Oggi è impossibile pensare alla figura dell’artista sconnessa dai media, media integrati e media di massa, sono oramai dei commensali, dei coinquilini, un condominio dell’umanità, un immenso reality show dove la nostra realtà è televisiva e spettacolarizzata in tutta la sua banalità.

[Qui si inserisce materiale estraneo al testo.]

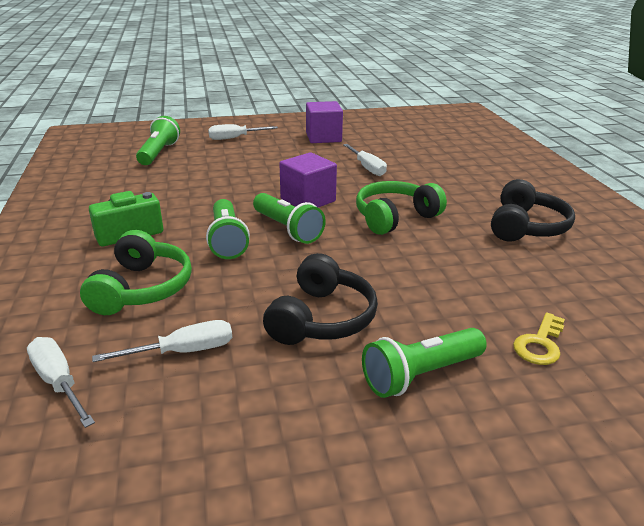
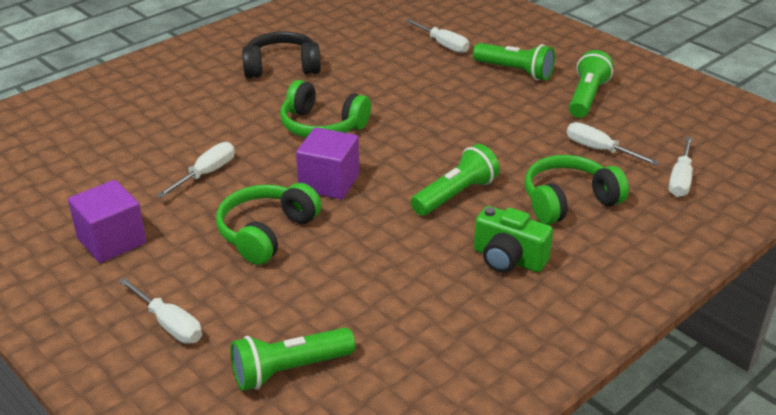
camera: 120 degrees left, 5 degrees up
(277, 170) = (266, 233): none -> green headphones
(287, 229) = (401, 172): green flashlight -> green flashlight (586, 97)
(322, 318) = (505, 114): black headphones -> none
(540, 344) = (443, 45): yellow key -> white screwdriver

La grande illusione, è quella d’essere attori e spettatori del mondo, in Italia più che mai la politica la si è semplificata e ridotta a spettacolo, dalle dirette via social network alle dirette televisive il messaggio è unificato, con la stampa giornalistica che insegue.

Cosa c’è a monte di tutto questo iper mercato del linguaggio e dei suoi media?

Un prodotto da vendere e consumare!

Grande Fratello, i Social Network e il Movimento Cinque Stelle, hanno in comune l’incarnare l’ideologia estrema del consumismo, la fusione del venditore e del compratore che si moltiplica all’infinito!

Il prodotto non è gratis, il prodotto sei tu, con l’ambizione che ti vuole politico o artista senza dedizione e sacrificio.

Il pubblico vota sempre da casa, vota on line, sgancia i mi piace e decide di seguirti, lo fa perché ti sente un individuo qualunque e non un artista o un politico, d’avere a che fare con l’esperto del settore, oramai non frega a nessuno!

Il media e i media, svuotano l’umanità insita nei linguaggi dell’arte e la consumano, la comunicano senza considerare che possa esistere sul serio.

Nella comunicazione del Grande Fratello, nell’estetica di comunicazione del Movimento Cinque Stelle, come gli artisti che si promuovono e formano via social network, il vero oggetto d’interesse è se stessi; attrae Grande Fratello, attrae il M5S, attrae l’artista affermato della porta accanto, perché riflettiamo noi stessi.

Ascoltiamo un programma di governo, ascoltiamo Luigi Di Maio che dice che alle parlamentarie tutti i cittadini (anche i non iscritti al portale) sono candidabili, e di fatto siamo nel casting, siamo finiti dentro, il pubblico, l’elettore e il politico sono la stessa cosa, lo stesso oggetto di consumo.

Impegno, formazione politica, studio, formazione artistica e Accademica, diventa nello spazio della diretta facebook, niente d’eroico, siamo rappresentati da noi stessi, guardiamo noi stessi, consumiamo noi stessi e tutto si ferma a noi stessi che ipocritamente inneggiamo al bene comune, questo vuole dire stasi politica, artistica, culturale ed economica.

In questa guerra quotidiana di segni contro segni, servirebbe o no a Cagliari, un bunker Accademia dal quale organizzare una resistenza artistica che sappia fare fronte a tutto questo?